Metabolome of non-replicating M. tuberculosis

非复制结核分枝杆菌的代谢组

• 批准号: 6667206
• 负责人: Guido F Pauli
• 金额: $ 23.38万
• 依托单位: UNIVERSITY OF ILLINOIS AT CHICAGO
• 依托单位国家: 美国
• 财政年份: 2002
• 资助国家: 美国
• 起止时间: 2002-09-30 至 2005-08-31
• 项目状态: 已结题
• 来源: https://reporter.nih.gov/project-details/6667206
• 关键词: Mycobacterium bovis; Mycobacterium tuberculosis; bacteria characteristic; bacterial genetics; cell components; cell cycle; cell wall; chromatography; drug discovery /isolation; gene environment interaction; latent bacterial disease; mass spectrometry; microorganism culture; microorganism metabolism; molecular weight; nuclear magnetic resonance spectroscopy; oxygen; tuberculosis

DESCRIPTION (provided by applicant): It is now generally accepted that new drugs are needed to make global tuberculosis control a reality. The completion of the sequence of the M. tuberculosis genome has laid the foundation for greatly accelerating new drug discovery. While a limited number of studies of the TB transcriptome and proteome have been reported, these global macromolecular analyses are still not able to contribute directly to drug discovery except where gene/protein function are known or protein crystal structures are available. Elucidating the full complement of low molecular weight compounds in an organism -the metabolome - is becoming recognized as a complementary and perhaps the most tractable approach to a comprehensive understanding of any pathogen including the insight necessary for rational drug discovery. This R-21 proposal seeks to define the metabolome of the tubercle bacillus in the stage of non-replicating persistence (NRP), the physiological state considered to be responsible for the required long treatment duration for TB. The metabolome will be elucidated by high-resolution chromatography (CCC, LC) and -spectroscopy (MS, NMR). Initial studies will utilize a high biomass of BCG to evaluate several separation schemes in optimizing the resolution of (secondary) metabolites.

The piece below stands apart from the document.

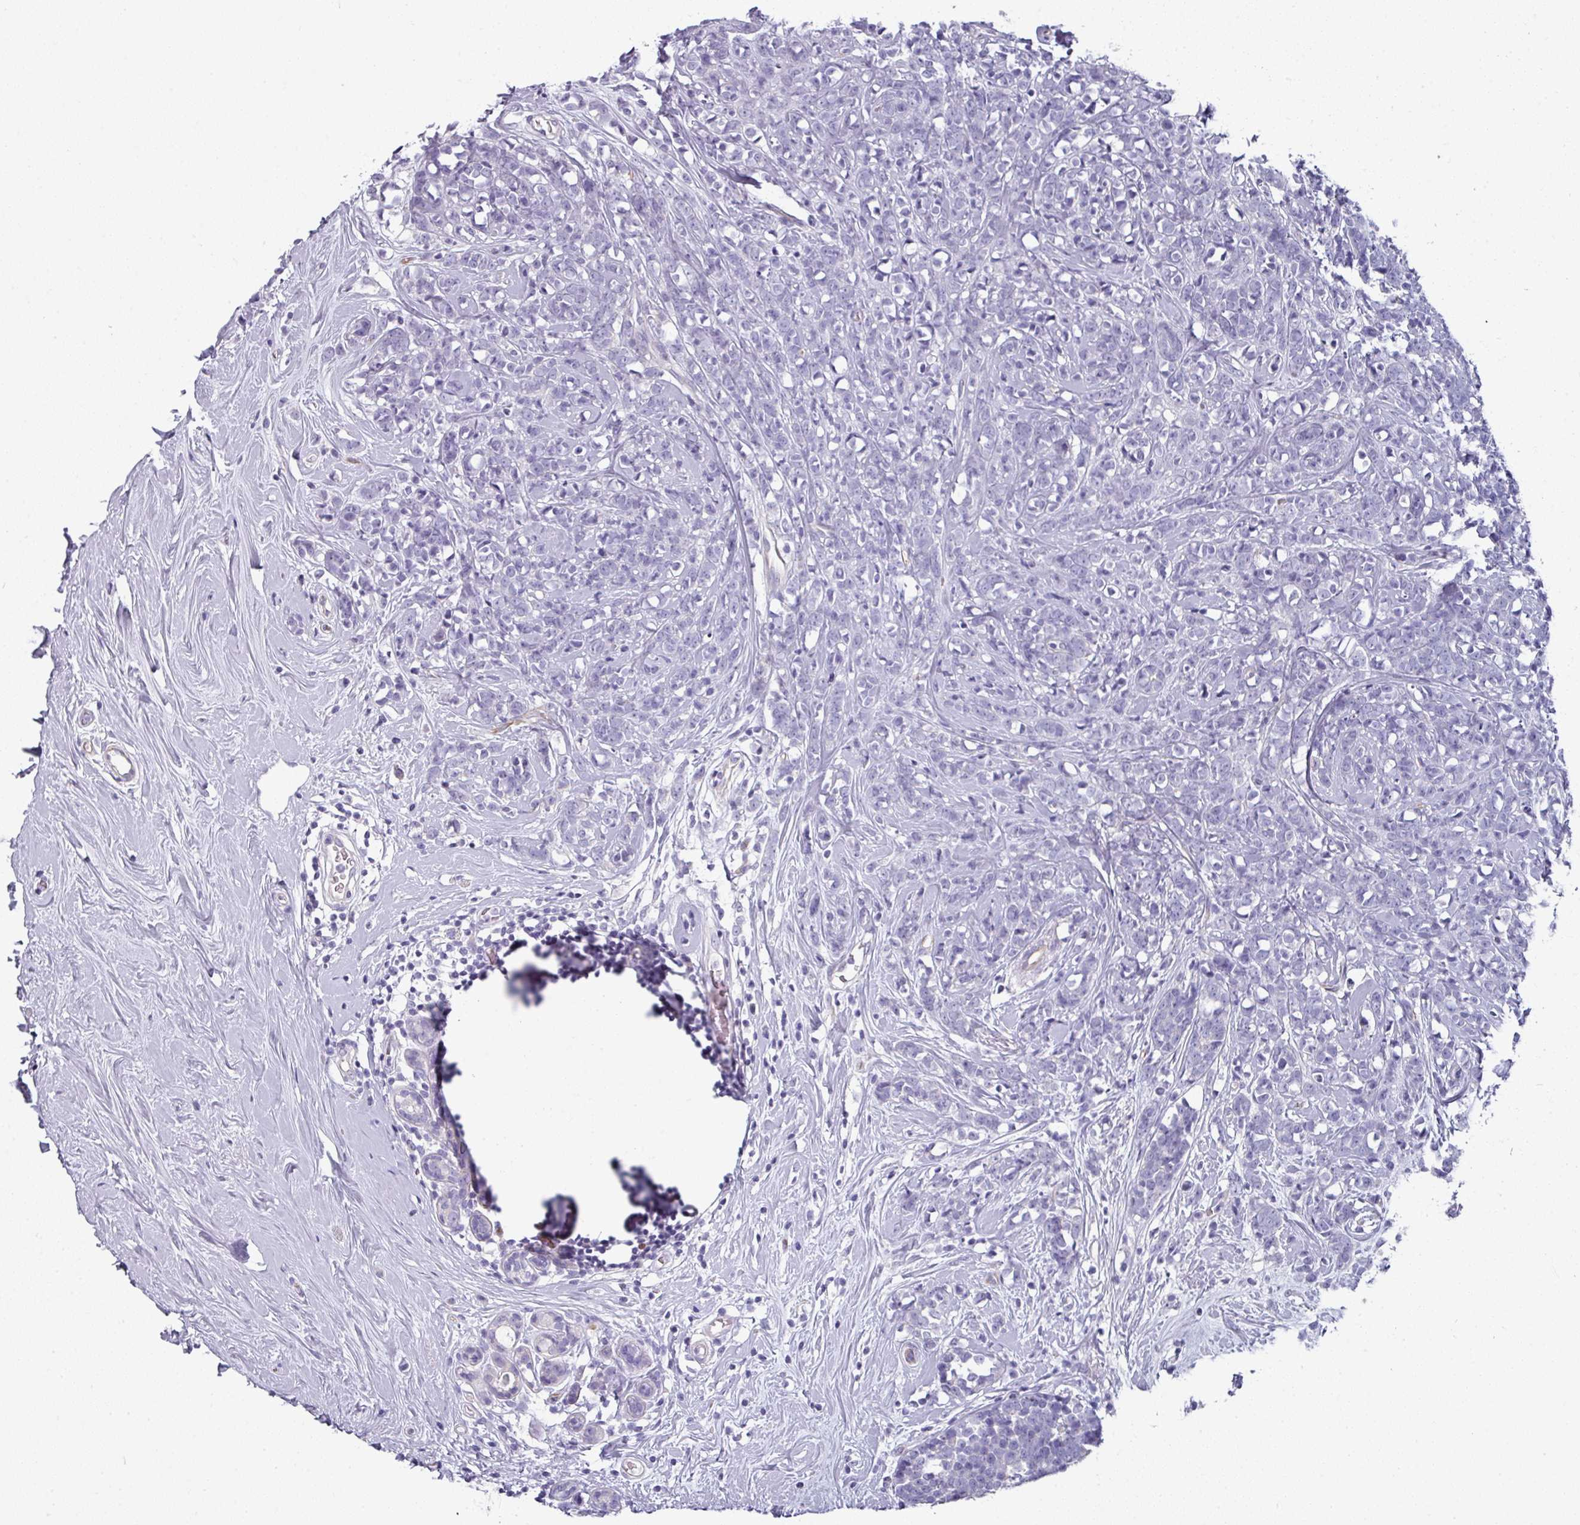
{"staining": {"intensity": "negative", "quantity": "none", "location": "none"}, "tissue": "breast cancer", "cell_type": "Tumor cells", "image_type": "cancer", "snomed": [{"axis": "morphology", "description": "Lobular carcinoma"}, {"axis": "topography", "description": "Breast"}], "caption": "An IHC image of breast lobular carcinoma is shown. There is no staining in tumor cells of breast lobular carcinoma.", "gene": "SLC17A7", "patient": {"sex": "female", "age": 58}}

This protocol will then be used to define the metabolome of M. tuberculosis in NRP. Subsequent experiments will focus on understanding the growth-phase specificity of unique metabolites produced under NRP. The information obtained will not only complement the extensive knowledge of the chemistry of the cell wall but is also expected to I) identify novel secondary metabolites possibly related to those recently described for other mycobacteria, 2) help to clarify events and identify low MW markers during the metabolic shift to a low oxygen environment especially considering that >70% of genes up-regulated during this adaptation are of unknown function, 3) provide leads for drug development through analoging around TB-specific compounds not known to occur in mammalian cells and 4) assist in the understanding of the mechanism of action of newly discovered anti-TB agents. The operating hypothesis for this study is that elucidating the metabolome of Mycobacterium tuberculosis will overcome limitations inherent in global macromolecular analyses with respect to gaining key insights into dormancy and drug discovery.

描述（由申请人提供）：现在人们普遍认为需要新药才能使全球结核病控制成为现实。结核分枝杆菌基因组序列的完成为大大加速新药奠定了基础。尽管已经报道了有限的TB转录组和蛋白质组研究的研究，但除了已知基因/蛋白质功能或蛋白质晶体结构可获得基因/蛋白质功能之外，这些全球大分子分析仍无法直接贡献对药物的发现。阐明生物体中低分子量化合物的完整补体（代谢组）被认为是一种互补的，也许是对任何病原体的全面理解，包括理性药物发现所必需的见解。该R-21提案旨在在非复制持久性（NRP）的阶段定义结核菌的代谢组，该阶段被认为是TB所需的长期治疗时间的生理状态。代谢组将通过高分辨率色谱法（CCC，LC）和-Spectroscopicy（MS，NMR）阐明。初步研究将利用BCG的高生物量来评估几种分离方案，以优化（次级）代谢产物的分辨率。然后，该方案将用于定义NRP中结核分枝杆菌的代谢组。随后的实验将集中于理解NRP下产生的独特代谢产物的生长相特异性。获得的信息不仅会补充细胞壁化学的广泛知识，还可以预期i）确定新型的次级代谢产物可能与最近描述的其他分枝杆菌所描述的新型代谢物相关，2）有助于澄清事件并确定较低的MW标记并在代谢环境中转移到低氧气环境中，尤其是在该基因> 70％的情况下，在较低的氧气环境中提供了> 70％的适用于综合型号的综合型，该序列是未知的，该作用是未知的，该作用是无效的，该作用是无效的，该作用是无效的。 TB特异性化合物在哺乳动物细胞中发生，4）有助于理解新发现的抗TB剂的作用机理。这项研究的操作假设是，阐明结核分枝杆菌的代谢组将克服全球大分子分析中固有的局限性，以获得对休眠和药物发现的关键见解。